## [Problem to work on]
Copy the material below with every "phylum" swapped for "division" and nothing else changed. Leave the pictures out.

** Start of Data for this task **

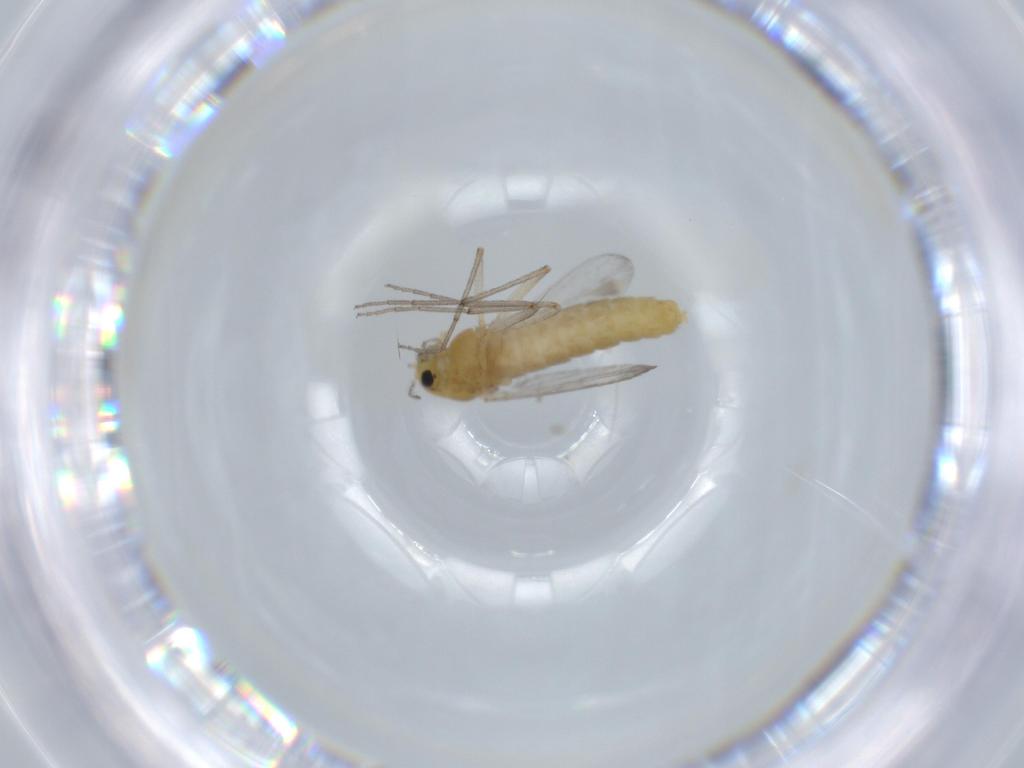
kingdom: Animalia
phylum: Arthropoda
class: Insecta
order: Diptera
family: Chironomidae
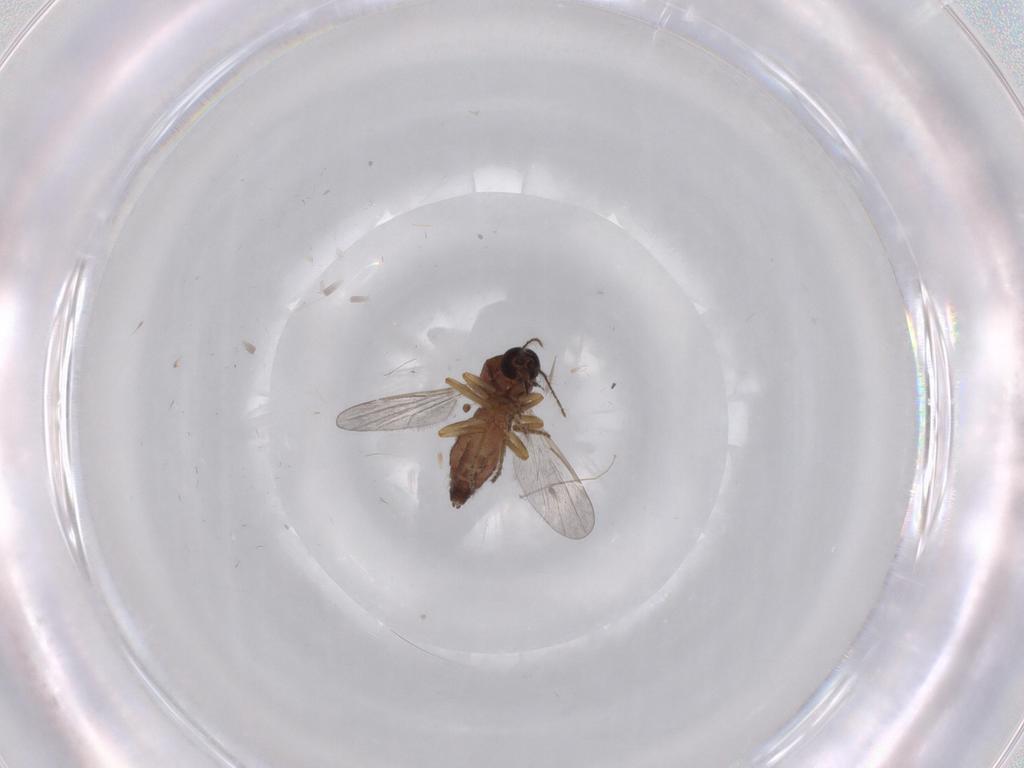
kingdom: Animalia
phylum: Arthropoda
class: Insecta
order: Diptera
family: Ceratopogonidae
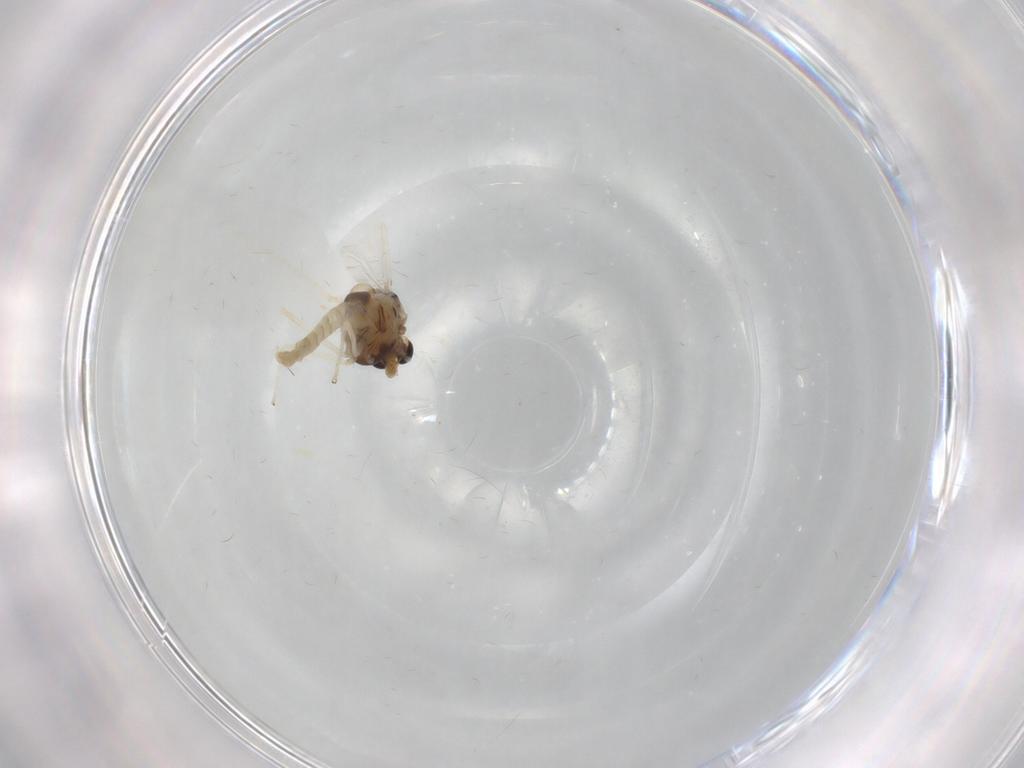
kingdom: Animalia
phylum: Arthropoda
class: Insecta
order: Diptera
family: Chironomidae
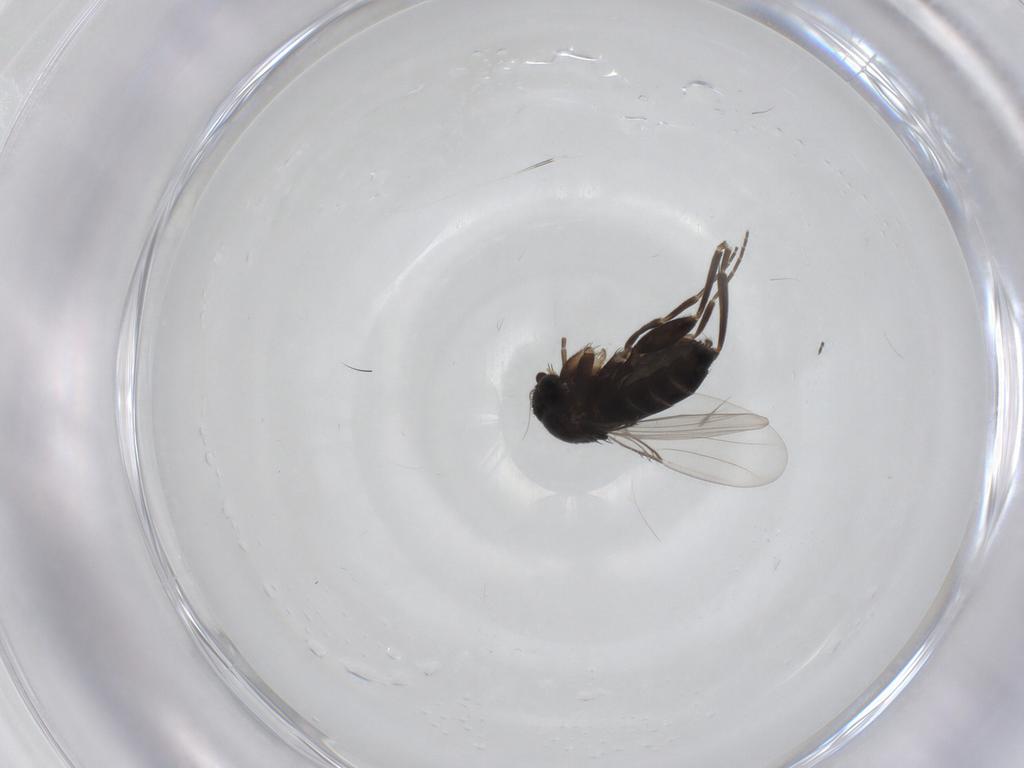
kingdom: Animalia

** End of Data for this task **

## [Written response]
kingdom: Animalia
division: Arthropoda
class: Insecta
order: Diptera
family: Chironomidae
kingdom: Animalia
division: Arthropoda
class: Insecta
order: Diptera
family: Ceratopogonidae
kingdom: Animalia
division: Arthropoda
class: Insecta
order: Diptera
family: Chironomidae
kingdom: Animalia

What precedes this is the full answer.